Ben de Osmanlının son döneminden başlayan batı hayranlığı ile zihinsel ve duygusal seyahatimizi düşündüğümde bu düşe benzetirim. Sonunda dönüp dolaşıp kurtuluşumuzun kendi kültürümüzde kendi köklerimizde olduğunu fark etmek hazineyi uzakta arayan adama ne kadar da benziyor. Ama bu seyahat de boşuna değil asıl yeri öğrenmek için o zorlu yolculuk gerekiyordu.
Biz içinde yaşayanların Konya’yı keşfi de böyle oldu diye bilirim. En azından kendi adıma güncel meselelere çözüm ararken sorunların köklerinin 11 ve 12 Yy. lara kadar indiğini ve o döneme gidince de bütün ilim ve fikir zirvelerinin Konya’da toplandığını öğrenmiş oldum. Ama o kadar da değil, Frigler, Hititler, Helen ve Roma uygarlıkları için de Konya ve civarı çok önemli bir merkez. Ve Sen Pol, Azize Tekla gibi ilk dönem Hristiyanlık mücadelesine sahne olmuş yerler. İstemediğiniz kadar tarihi eser, mekân, hikâye var. İstemediğiniz diyorum çünkü yabana atışımıza bakılırsa isteyen yok. Bu yüzden ben de bu sefer tarihi değerden bize verdikleri mesajdan falan söz etmeyeceğim. Değil mi ki bir düşünür: “Tarihten öğrendiğimiz, insanların tarihtenbir şey öğrenmediğidir…” demiş. Bunu öğrenmek için de tarih bilmeye değer bana göre de şimdilik öyle olsun diyelim. Ve madem ekonomik sıkıntımız ve madem bugün dünya turizm günü biraz da paradan söz edelim. Belki konuya yüreğimiz daha fazla ısınır.

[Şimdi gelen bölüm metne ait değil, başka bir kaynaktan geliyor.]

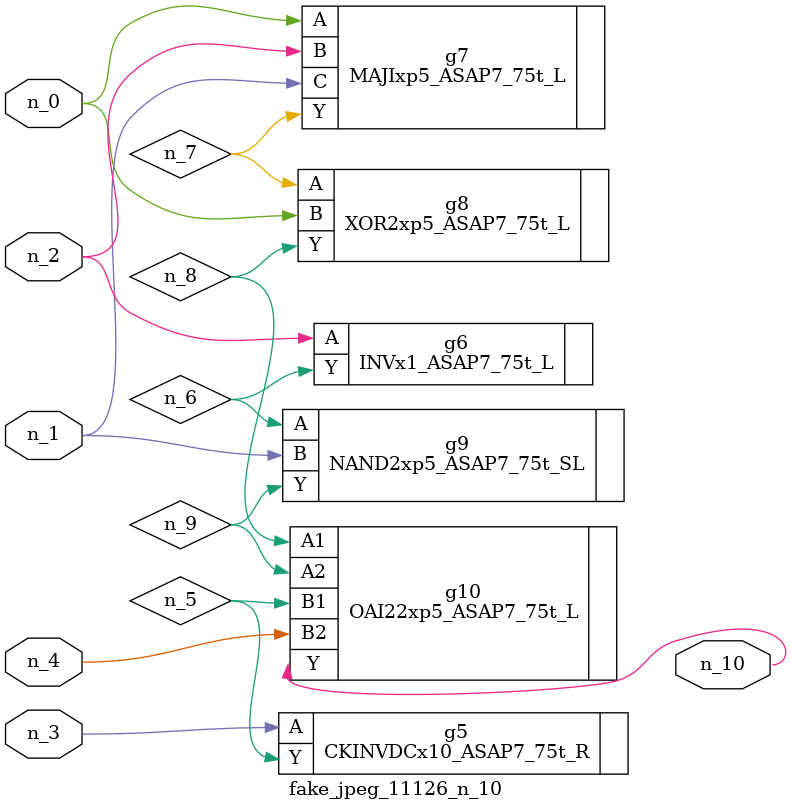
<source format=v>
module fake_jpeg_11126_n_10 (n_3, n_2, n_1, n_0, n_4, n_10);

input n_3;
input n_2;
input n_1;
input n_0;
input n_4;

output n_10;

wire n_8;
wire n_9;
wire n_6;
wire n_5;
wire n_7;

CKINVDCx10_ASAP7_75t_R g5 ( 
.A(n_3),
.Y(n_5)
);

INVx1_ASAP7_75t_L g6 ( 
.A(n_2),
.Y(n_6)
);

MAJIxp5_ASAP7_75t_L g7 ( 
.A(n_0),
.B(n_2),
.C(n_1),
.Y(n_7)
);

XOR2xp5_ASAP7_75t_L g8 ( 
.A(n_7),
.B(n_0),
.Y(n_8)
);

OAI22xp5_ASAP7_75t_L g10 ( 
.A1(n_8),
.A2(n_9),
.B1(n_5),
.B2(n_4),
.Y(n_10)
);

NAND2xp5_ASAP7_75t_SL g9 ( 
.A(n_6),
.B(n_1),
.Y(n_9)
);


endmodule
</source>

Hafta sonu Türkiye Yazarlar Birliği Konya Şubesinin, “Yazılacak çok şeyimiz var” konulu Akşehir, Yalvaç, Beyşehir gezisindeydik. Her bir durak ayrı bir yazı konusu olacak güzergâhta Yalvaç’ta bir uluslararası hazine sakladığımızı ben ilk kez keşfettim. Müzesi bir yana Pisidia Antiocheia’sı yazarsanız arama motorlarına çok şey bulursunuz. Dediğim gibi ben gördüğüm şeyleri ve düşündürdüklerini bu kez anlatmayacağım. Önce bilincimizi sonra birbirimizi uyandıralım. Anadolu her bakımdan büyük bir hazinenin üstünde yeter ki biz farkında olalım.
Gezi için TYB Konya Şube Başkanı Prof. Dr. Hayri Erten hocama ve Konya Büyükşehir Belediyesi, Yalvaç Belediyesi, NEÜ Sosyal ve Beşerî Bilimler Fakültesi Sanat Tarihi bölümü Dr. Öğretim Üyesi İlker Mete Mimiroğlu’na teşekkür ederim.
Ama bu faaliyetlerin halka yönelik bir tarafını da ortaklaşa bulmak zorundayız. Şoförlerden, esnafa kadar turizm ile ilgili konularda yeni çalışmalar yapılması gerektiğini ilgili herkesin dikkatlerine sunuyorum.